What needs to be done » The material beneath this line should be printed exactly, with its pictures omitted.

Source records section start

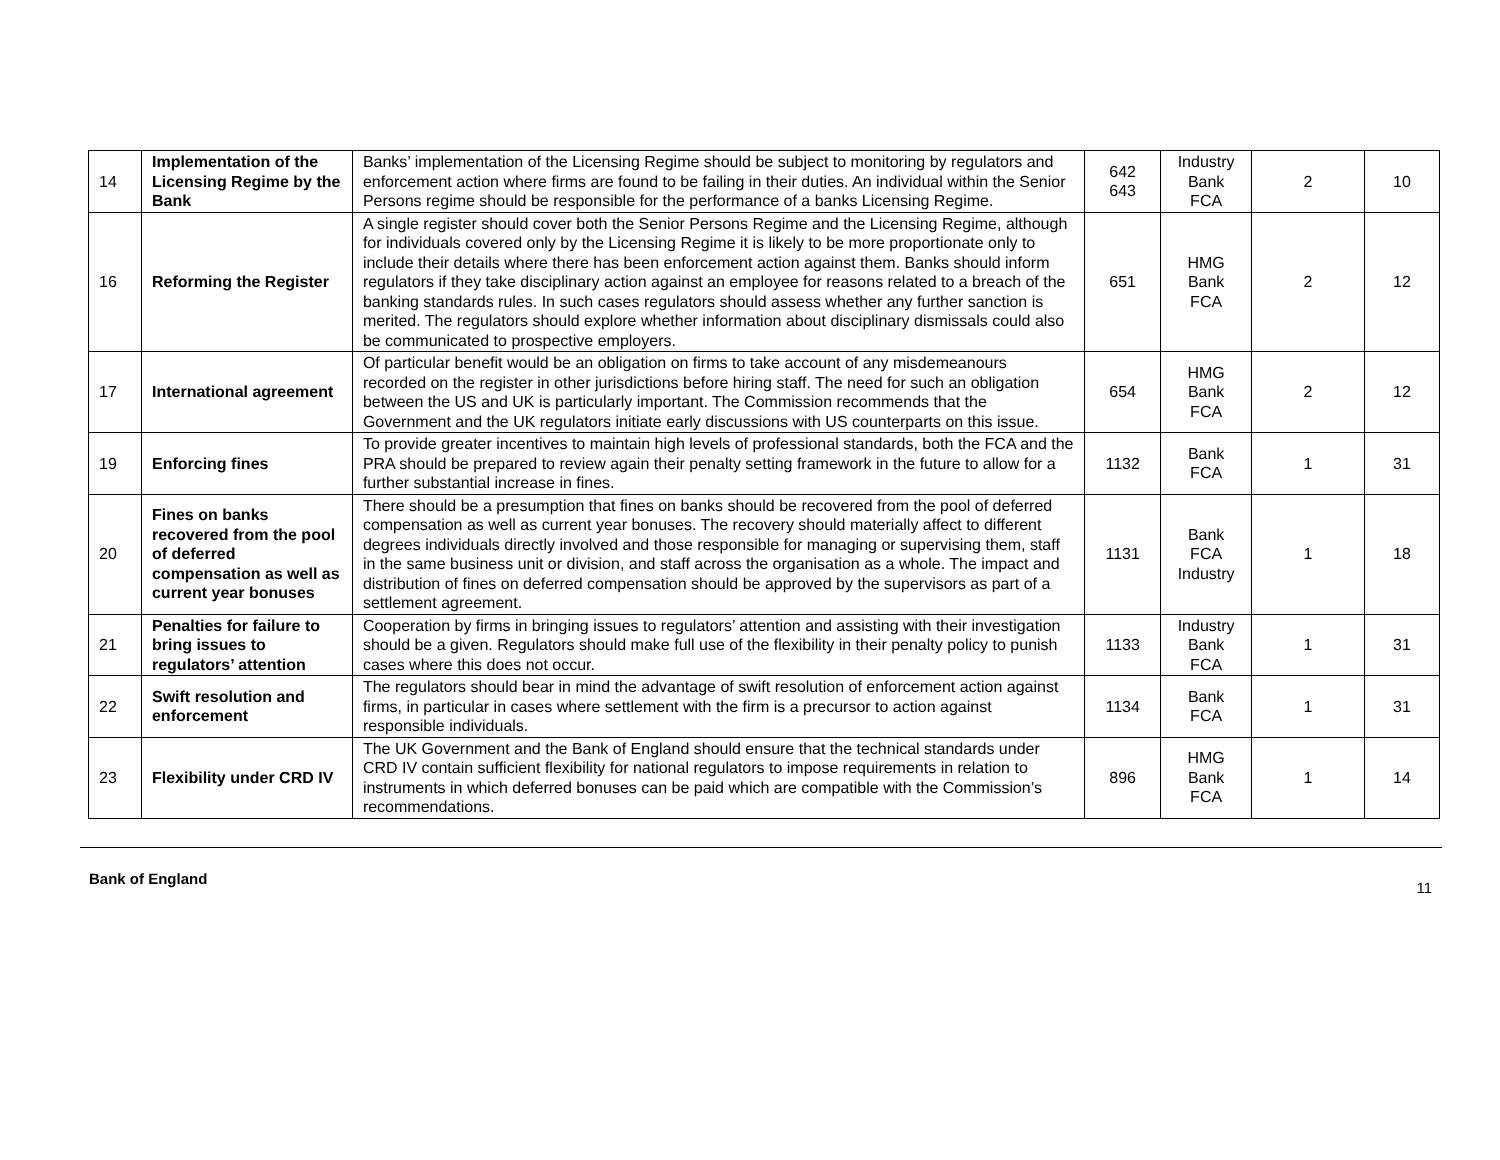| 14 | Implementation of the Licensing Regime by the Bank | Banks’ implementation of the Licensing Regime should be subject to monitoring by regulators and enforcement action where firms are found to be failing in their duties. An individual within the Senior Persons regime should be responsible for the performance of a banks Licensing Regime. | 642 643 | Industry Bank FCA | 2 | 10 |
| 16 | Reforming the Register | A single register should cover both the Senior Persons Regime and the Licensing Regime, although for individuals covered only by the Licensing Regime it is likely to be more proportionate only to include their details where there has been enforcement action against them. Banks should inform regulators if they take disciplinary action against an employee for reasons related to a breach of the banking standards rules. In such cases regulators should assess whether any further sanction is merited. The regulators should explore whether information about disciplinary dismissals could also be communicated to prospective employers. | 651 | HMG Bank FCA | 2 | 12 |
| 17 | International agreement | Of particular benefit would be an obligation on firms to take account of any misdemeanours recorded on the register in other jurisdictions before hiring staff. The need for such an obligation between the US and UK is particularly important. The Commission recommends that the Government and the UK regulators initiate early discussions with US counterparts on this issue. | 654 | HMG Bank FCA | 2 | 12 |
| 19 | Enforcing fines | To provide greater incentives to maintain high levels of professional standards, both the FCA and the PRA should be prepared to review again their penalty setting framework in the future to allow for a further substantial increase in fines. | 1132 | Bank FCA | 1 | 31 |
| 20 | Fines on banks recovered from the pool of deferred compensation as well as current year bonuses | There should be a presumption that fines on banks should be recovered from the pool of deferred compensation as well as current year bonuses. The recovery should materially affect to different degrees individuals directly involved and those responsible for managing or supervising them, staff in the same business unit or division, and staff across the organisation as a whole. The impact and distribution of fines on deferred compensation should be approved by the supervisors as part of a settlement agreement. | 1131 | Bank FCA Industry | 1 | 18 |
| 21 | Penalties for failure to bring issues to regulators’ attention | Cooperation by firms in bringing issues to regulators’ attention and assisting with their investigation should be a given. Regulators should make full use of the flexibility in their penalty policy to punish cases where this does not occur. | 1133 | Industry Bank FCA | 1 | 31 |
| 22 | Swift resolution and enforcement | The regulators should bear in mind the advantage of swift resolution of enforcement action against firms, in particular in cases where settlement with the firm is a precursor to action against responsible individuals. | 1134 | Bank FCA | 1 | 31 |
| 23 | Flexibility under CRD IV | The UK Government and the Bank of England should ensure that the technical standards under CRD IV contain sufficient flexibility for national regulators to impose requirements in relation to instruments in which deferred bonuses can be paid which are compatible with the Commission’s recommendations. | 896 | HMG Bank FCA | 1 | 14 |
Bank of England 11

Source records section end

Solved problem »
| 14 | Implementation of the Licensing Regime by the Bank | Banks’ implementation of the Licensing Regime should be subject to monitoring by regulators and enforcement action where firms are found to be failing in their duties. An individual within the Senior Persons regime should be responsible for the performance of a banks Licensing Regime. | 642 643 | Industry Bank FCA | 2 | 10 |
| 16 | Reforming the Register | A single register should cover both the Senior Persons Regime and the Licensing Regime, although for individuals covered only by the Licensing Regime it is likely to be more proportionate only to include their details where there has been enforcement action against them. Banks should inform regulators if they take disciplinary action against an employee for reasons related to a breach of the banking standards rules. In such cases regulators should assess whether any further sanction is merited. The regulators should explore whether information about disciplinary dismissals could also be communicated to prospective employers. | 651 | HMG Bank FCA | 2 | 12 |
| 17 | International agreement | Of particular benefit would be an obligation on firms to take account of any misdemeanours recorded on the register in other jurisdictions before hiring staff. The need for such an obligation between the US and UK is particularly important. The Commission recommends that the Government and the UK regulators initiate early discussions with US counterparts on this issue. | 654 | HMG Bank FCA | 2 | 12 |
| 19 | Enforcing fines | To provide greater incentives to maintain high levels of professional standards, both the FCA and the PRA should be prepared to review again their penalty setting framework in the future to allow for a further substantial increase in fines. | 1132 | Bank FCA | 1 | 31 |
| 20 | Fines on banks recovered from the pool of deferred compensation as well as current year bonuses | There should be a presumption that fines on banks should be recovered from the pool of deferred compensation as well as current year bonuses. The recovery should materially affect to different degrees individuals directly involved and those responsible for managing or supervising them, staff in the same business unit or division, and staff across the organisation as a whole. The impact and distribution of fines on deferred compensation should be approved by the supervisors as part of a settlement agreement. | 1131 | Bank FCA Industry | 1 | 18 |
| 21 | Penalties for failure to bring issues to regulators’ attention | Cooperation by firms in bringing issues to regulators’ attention and assisting with their investigation should be a given. Regulators should make full use of the flexibility in their penalty policy to punish cases where this does not occur. | 1133 | Industry Bank FCA | 1 | 31 |
| 22 | Swift resolution and enforcement | The regulators should bear in mind the advantage of swift resolution of enforcement action against firms, in particular in cases where settlement with the firm is a precursor to action against responsible individuals. | 1134 | Bank FCA | 1 | 31 |
| 23 | Flexibility under CRD IV | The UK Government and the Bank of England should ensure that the technical standards under CRD IV contain sufficient flexibility for national regulators to impose requirements in relation to instruments in which deferred bonuses can be paid which are compatible with the Commission’s recommendations. | 896 | HMG Bank FCA | 1 | 14 |
Bank of England 11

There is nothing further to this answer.